◆ **Task statement**: Copy everything from "No. see below." down to "simply won't compile." in the thread on struct and class destructors, swapping "file descriptor" for "network socket".

May 25, 2012
On Friday, 25 May 2012 at 11:23:40 UTC, Jacob Carlborg wrote:
> On 2012-05-25 11:02, foobar wrote:
>
>> It makes the call order deterministic like in C++.
>>
>> e.g.
>> class Foo {}
>>
>> struct A {
>> resource r;
>> ~this() { release(r); }
>> }
>>
>> struct B {
>> A* a;
>> Foo foo;
>> ~this() { delete a; } // [1]
>> }
>
> I though we were talking about classes holding structs:
>
> class B {
>     A* a;
>     Foo foo;
>     ~this() { delete a; }
> }
>
> In this case you don't know when/if the destructor of B is called. It doesn't help to wrap it in a struct, you could just have put it directly in A. Is that correct?
>

No. see below.

>> Lets look at point [1]:
>> The "foo" instance is "managed" by the GC since the only resource it
>> holds is memory. The "a" member wraps some "non-managed" resource (e.g.
>> file descriptor) and in this model is still valid, thus allows me to
>> deterministically dispose of it as in c++.
>
> Ok, but if B is a class?
>
>> This can be simply checked at compile-time - you can only reference non
>> class instance members in the destructor, so adding a "delete foo;"
>> statement at point [1] simply won't compile.
>
> If you have a pointer to a struct you don't know how it was created. It's possible it's been created with "new", which means the garbage collector needs to delete it.

◆ **Data**:
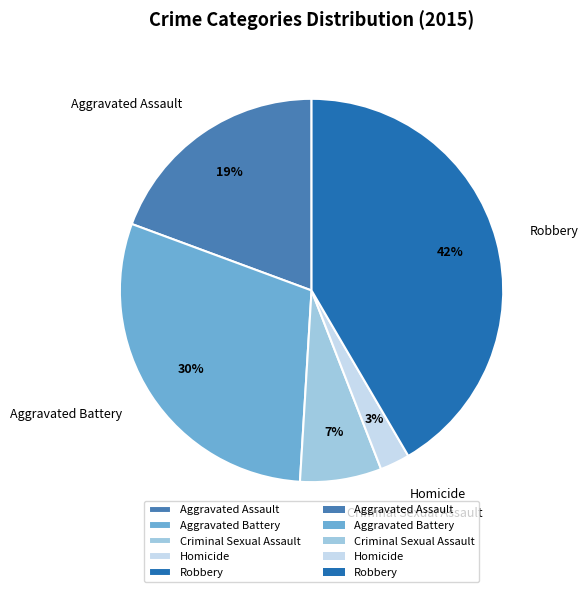

Is there a majority slice in this chart?

No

◆ **Solution to this problem**:
No. see below.

>> Lets look at point [1]:
>> The "foo" instance is "managed" by the GC since the only resource it
>> holds is memory. The "a" member wraps some "non-managed" resource (e.g.
>> network socket) and in this model is still valid, thus allows me to
>> deterministically dispose of it as in c++.
>
> Ok, but if B is a class?
>
>> This can be simply checked at compile-time - you can only reference non
>> class instance members in the destructor, so adding a "delete foo;"
>> statement at point [1] simply won't compile.